Exercise:
Please restate every entry exactly. Leave out the pictures.

Exercise inputs:
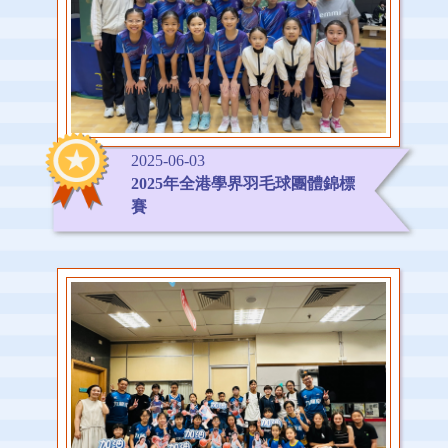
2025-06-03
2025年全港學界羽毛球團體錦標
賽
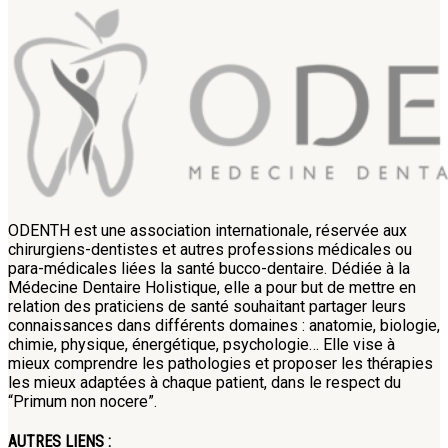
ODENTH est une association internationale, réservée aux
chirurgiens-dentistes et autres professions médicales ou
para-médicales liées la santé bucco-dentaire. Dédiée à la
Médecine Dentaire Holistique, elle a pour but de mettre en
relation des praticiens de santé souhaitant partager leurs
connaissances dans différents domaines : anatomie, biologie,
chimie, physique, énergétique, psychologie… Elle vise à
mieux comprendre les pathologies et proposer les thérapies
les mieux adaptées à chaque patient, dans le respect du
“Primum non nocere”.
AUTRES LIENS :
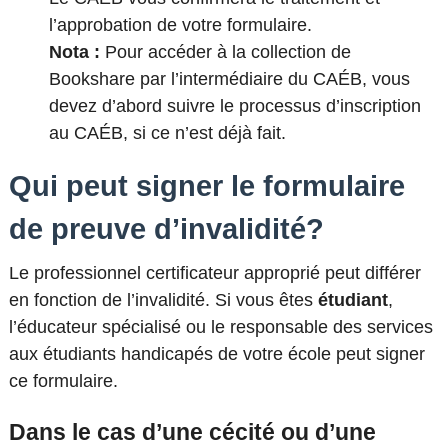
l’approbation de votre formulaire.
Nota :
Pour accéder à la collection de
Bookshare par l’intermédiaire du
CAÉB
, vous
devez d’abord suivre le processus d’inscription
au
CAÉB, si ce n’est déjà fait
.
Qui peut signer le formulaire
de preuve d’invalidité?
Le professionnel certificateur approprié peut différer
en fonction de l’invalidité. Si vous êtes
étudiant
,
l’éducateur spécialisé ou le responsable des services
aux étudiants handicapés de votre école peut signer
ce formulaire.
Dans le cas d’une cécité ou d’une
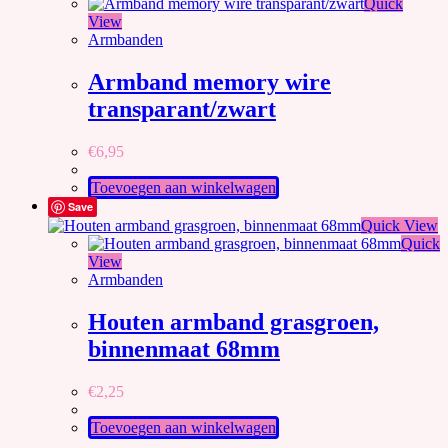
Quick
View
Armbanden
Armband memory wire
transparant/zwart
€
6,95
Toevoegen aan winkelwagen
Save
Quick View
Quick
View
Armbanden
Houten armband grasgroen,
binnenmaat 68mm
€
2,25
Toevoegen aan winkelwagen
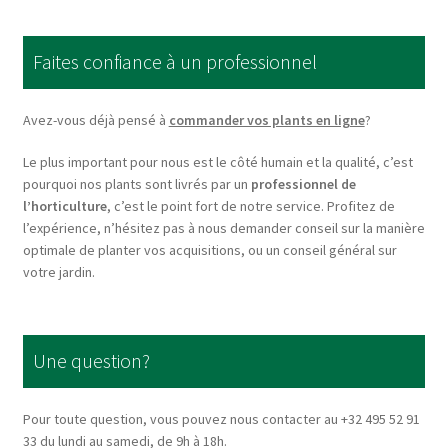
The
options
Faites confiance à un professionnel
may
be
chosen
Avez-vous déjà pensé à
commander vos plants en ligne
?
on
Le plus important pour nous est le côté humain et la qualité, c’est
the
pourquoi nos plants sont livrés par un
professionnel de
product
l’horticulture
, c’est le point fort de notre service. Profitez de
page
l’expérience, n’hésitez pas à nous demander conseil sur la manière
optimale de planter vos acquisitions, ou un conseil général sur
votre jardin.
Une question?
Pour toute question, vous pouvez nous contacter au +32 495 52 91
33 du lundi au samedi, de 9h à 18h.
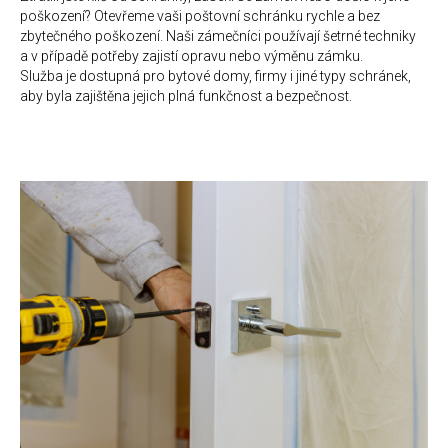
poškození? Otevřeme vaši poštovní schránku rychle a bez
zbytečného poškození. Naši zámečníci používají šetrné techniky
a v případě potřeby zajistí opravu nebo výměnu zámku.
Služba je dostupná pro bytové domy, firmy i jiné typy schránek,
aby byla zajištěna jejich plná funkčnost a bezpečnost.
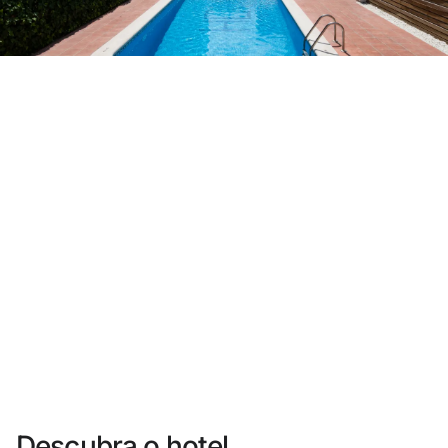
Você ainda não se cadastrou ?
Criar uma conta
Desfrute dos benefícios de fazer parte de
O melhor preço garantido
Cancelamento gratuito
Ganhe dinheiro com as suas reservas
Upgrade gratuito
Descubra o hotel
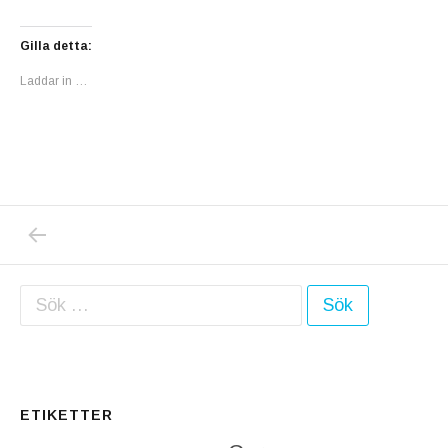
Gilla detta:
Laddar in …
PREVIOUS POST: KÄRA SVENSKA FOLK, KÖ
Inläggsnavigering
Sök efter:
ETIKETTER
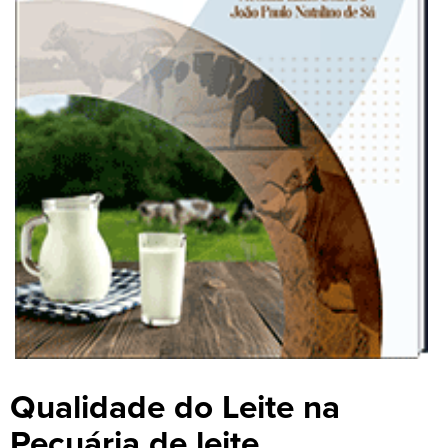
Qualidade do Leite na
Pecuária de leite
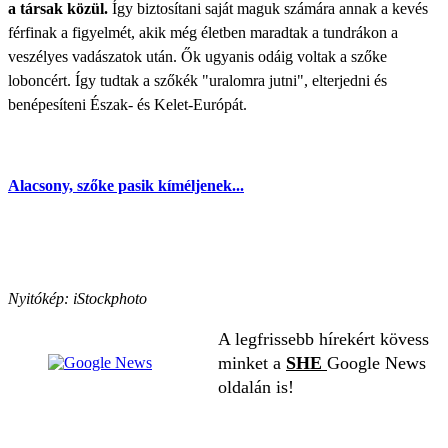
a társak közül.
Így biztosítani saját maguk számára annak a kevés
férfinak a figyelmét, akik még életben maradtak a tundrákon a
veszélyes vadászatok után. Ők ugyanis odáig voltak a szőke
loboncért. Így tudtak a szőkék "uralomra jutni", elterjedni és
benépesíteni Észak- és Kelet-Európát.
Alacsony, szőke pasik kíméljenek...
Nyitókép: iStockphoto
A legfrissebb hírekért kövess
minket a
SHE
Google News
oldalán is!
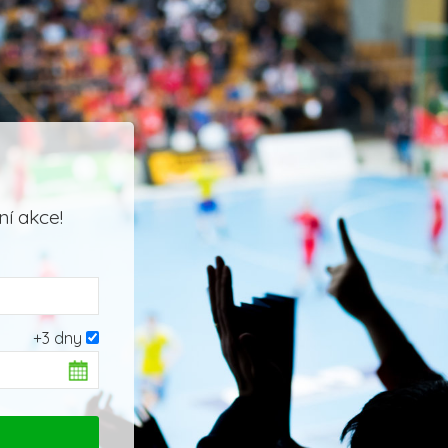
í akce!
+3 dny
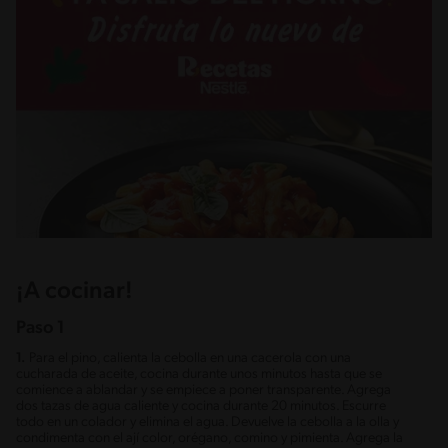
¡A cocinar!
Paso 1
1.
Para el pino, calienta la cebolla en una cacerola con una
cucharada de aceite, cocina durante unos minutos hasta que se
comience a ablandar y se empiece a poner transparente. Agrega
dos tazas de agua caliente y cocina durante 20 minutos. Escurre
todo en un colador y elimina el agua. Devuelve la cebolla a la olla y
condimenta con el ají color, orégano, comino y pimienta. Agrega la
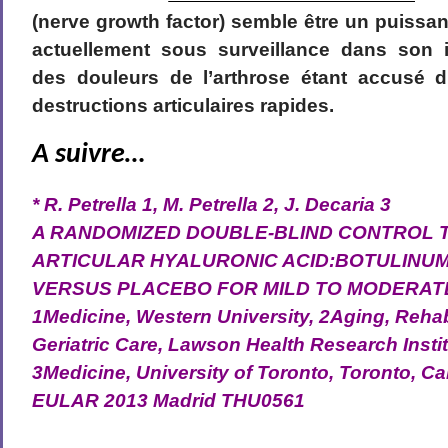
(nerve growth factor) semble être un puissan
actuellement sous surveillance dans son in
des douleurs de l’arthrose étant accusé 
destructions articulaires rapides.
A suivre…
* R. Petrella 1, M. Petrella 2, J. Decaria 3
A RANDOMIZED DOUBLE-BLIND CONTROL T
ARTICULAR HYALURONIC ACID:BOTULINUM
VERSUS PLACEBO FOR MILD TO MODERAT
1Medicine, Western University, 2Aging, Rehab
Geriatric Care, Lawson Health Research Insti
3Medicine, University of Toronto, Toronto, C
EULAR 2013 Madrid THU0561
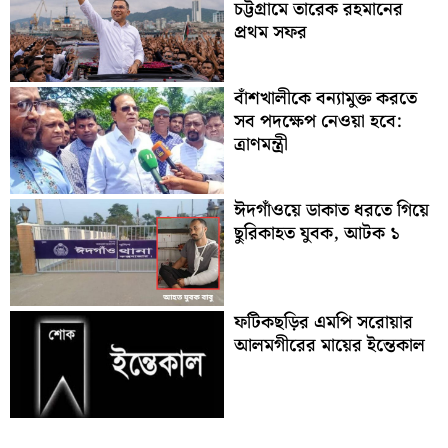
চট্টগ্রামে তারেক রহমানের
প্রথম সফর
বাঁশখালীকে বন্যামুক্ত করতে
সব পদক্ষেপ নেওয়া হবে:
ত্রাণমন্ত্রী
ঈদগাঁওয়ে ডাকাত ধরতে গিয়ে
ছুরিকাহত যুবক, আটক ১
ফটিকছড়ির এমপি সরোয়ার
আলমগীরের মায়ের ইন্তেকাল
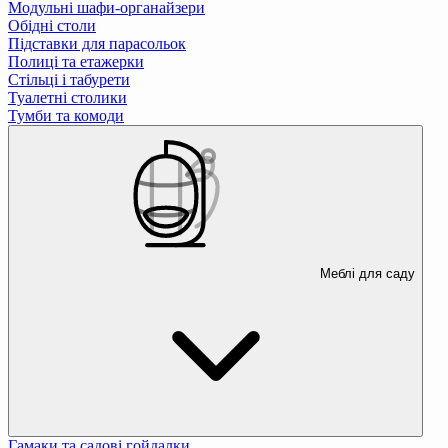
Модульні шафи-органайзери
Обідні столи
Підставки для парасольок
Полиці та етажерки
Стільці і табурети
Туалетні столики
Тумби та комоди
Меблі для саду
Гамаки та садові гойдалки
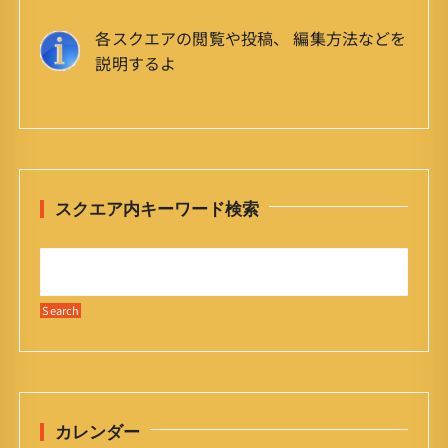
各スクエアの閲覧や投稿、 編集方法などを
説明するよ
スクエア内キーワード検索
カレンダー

Solution to this task:
2025-06-03
2025年全港學界羽毛球團體錦標
賽
ODENTH est une association internationale, réservée aux
chirurgiens-dentistes et autres professions médicales ou
para-médicales liées la santé bucco-dentaire. Dédiée à la
Médecine Dentaire Holistique, elle a pour but de mettre en
relation des praticiens de santé souhaitant partager leurs
connaissances dans différents domaines : anatomie, biologie,
chimie, physique, énergétique, psychologie… Elle vise à
mieux comprendre les pathologies et proposer les thérapies
les mieux adaptées à chaque patient, dans le respect du
“Primum non nocere”.
AUTRES LIENS :
l’approbation de votre formulaire.
Nota :
Pour accéder à la collection de
Bookshare par l’intermédiaire du
CAÉB
, vous
devez d’abord suivre le processus d’inscription
au
CAÉB, si ce n’est déjà fait
.
Qui peut signer le formulaire
de preuve d’invalidité?
Le professionnel certificateur approprié peut différer
en fonction de l’invalidité. Si vous êtes
étudiant
,
l’éducateur spécialisé ou le responsable des services
aux étudiants handicapés de votre école peut signer
ce formulaire.
Dans le cas d’une cécité ou d’une
Quick
View
Armbanden
Armband memory wire
transparant/zwart
€
6,95
Toevoegen aan winkelwagen
Save
Quick View
Quick
View
Armbanden
Houten armband grasgroen,
binnenmaat 68mm
€
2,25
Toevoegen aan winkelwagen
The
options
Faites confiance à un professionnel
may
be
chosen
Avez-vous déjà pensé à
commander vos plants en ligne
?
on
Le plus important pour nous est le côté humain et la qualité, c’est
the
pourquoi nos plants sont livrés par un
professionnel de
product
l’horticulture
, c’est le point fort de notre service. Profitez de
page
l’expérience, n’hésitez pas à nous demander conseil sur la manière
optimale de planter vos acquisitions, ou un conseil général sur
votre jardin.
Une question?
Pour toute question, vous pouvez nous contacter au +32 495 52 91
33 du lundi au samedi, de 9h à 18h.
poškození? Otevřeme vaši poštovní schránku rychle a bez
zbytečného poškození. Naši zámečníci používají šetrné techniky
a v případě potřeby zajistí opravu nebo výměnu zámku.
Služba je dostupná pro bytové domy, firmy i jiné typy schránek,
aby byla zajištěna jejich plná funkčnost a bezpečnost.
Você ainda não se cadastrou ?
Criar uma conta
Desfrute dos benefícios de fazer parte de
O melhor preço garantido
Cancelamento gratuito
Ganhe dinheiro com as suas reservas
Upgrade gratuito
Descubra o hotel
Gilla detta:
Laddar in …
PREVIOUS POST: KÄRA SVENSKA FOLK, KÖ
Inläggsnavigering
Sök efter:
ETIKETTER
Qualidade do Leite na
Pecuária de leite
a társak közül.
Így biztosítani saját maguk számára annak a kevés
férfinak a figyelmét, akik még életben maradtak a tundrákon a
veszélyes vadászatok után. Ők ugyanis odáig voltak a szőke
loboncért. Így tudtak a szőkék "uralomra jutni", elterjedni és
benépesíteni Észak- és Kelet-Európát.
Alacsony, szőke pasik kíméljenek...
Nyitókép: iStockphoto
A legfrissebb hírekért kövess
minket a
SHE
Google News
oldalán is!
í akce!
+3 dny
¡A cocinar!
Paso 1
1.
Para el pino, calienta la cebolla en una cacerola con una
cucharada de aceite, cocina durante unos minutos hasta que se
comience a ablandar y se empiece a poner transparente. Agrega
dos tazas de agua caliente y cocina durante 20 minutos. Escurre
todo en un colador y elimina el agua. Devuelve la cebolla a la olla y
condimenta con el ají color, orégano, comino y pimienta. Agrega la
(nerve growth factor) semble être un puissan
actuellement sous surveillance dans son in
des douleurs de l’arthrose étant accusé 
destructions articulaires rapides.
A suivre…
* R. Petrella 1, M. Petrella 2, J. Decaria 3
A RANDOMIZED DOUBLE-BLIND CONTROL T
ARTICULAR HYALURONIC ACID:BOTULINUM
VERSUS PLACEBO FOR MILD TO MODERAT
1Medicine, Western University, 2Aging, Rehab
Geriatric Care, Lawson Health Research Insti
3Medicine, University of Toronto, Toronto, C
EULAR 2013 Madrid THU0561
চট্টগ্রামে তারেক রহমানের
প্রথম সফর
বাঁশখালীকে বন্যামুক্ত করতে
সব পদক্ষেপ নেওয়া হবে:
ত্রাণমন্ত্রী
ঈদগাঁওয়ে ডাকাত ধরতে গিয়ে
ছুরিকাহত যুবক, আটক ১
ফটিকছড়ির এমপি সরোয়ার
আলমগীরের মায়ের ইন্তেকাল
Модульні шафи-органайзери
Обідні столи
Підставки для парасольок
Полиці та етажерки
Стільці і табурети
Туалетні столики
Тумби та комоди
Меблі для саду
Гамаки та садові гойдалки
各スクエアの閲覧や投稿、 編集方法などを
説明するよ
スクエア内キーワード検索
カレンダー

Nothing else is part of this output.